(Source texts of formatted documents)
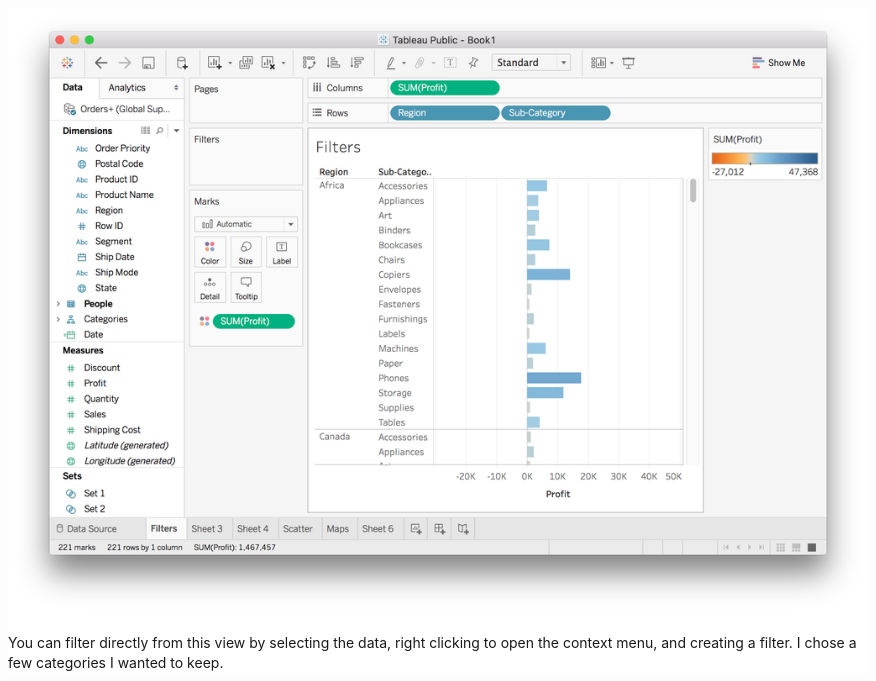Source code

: ![image](./Misc/012.png)

You can filter directly from this view by selecting the data, right clicking to open the context menu, and creating a filter. I chose a few categories I wanted to keep.

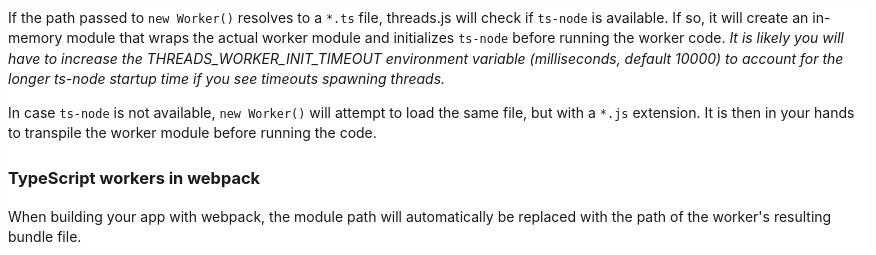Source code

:If the path passed to `new Worker()` resolves to a `*.ts` file, threads.js will check if `ts-node` is available. If so, it will create an in-memory module that wraps the actual worker module and initializes `ts-node` before running the worker code. *It is likely you will have to increase the THREADS_WORKER_INIT_TIMEOUT environment variable (milliseconds, default 10000) to account for the longer ts-node startup time if you see timeouts spawning threads.*

In case `ts-node` is not available, `new Worker()` will attempt to load the same file, but with a `*.js` extension. It is then in your hands to transpile the worker module before running the code.

### TypeScript workers in webpack

When building your app with webpack, the module path will automatically be replaced with the path of the worker's resulting bundle file.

About this exercise - Count the lines of the listing that contain the word "before", and reply with the number only.

Solution for this task - 2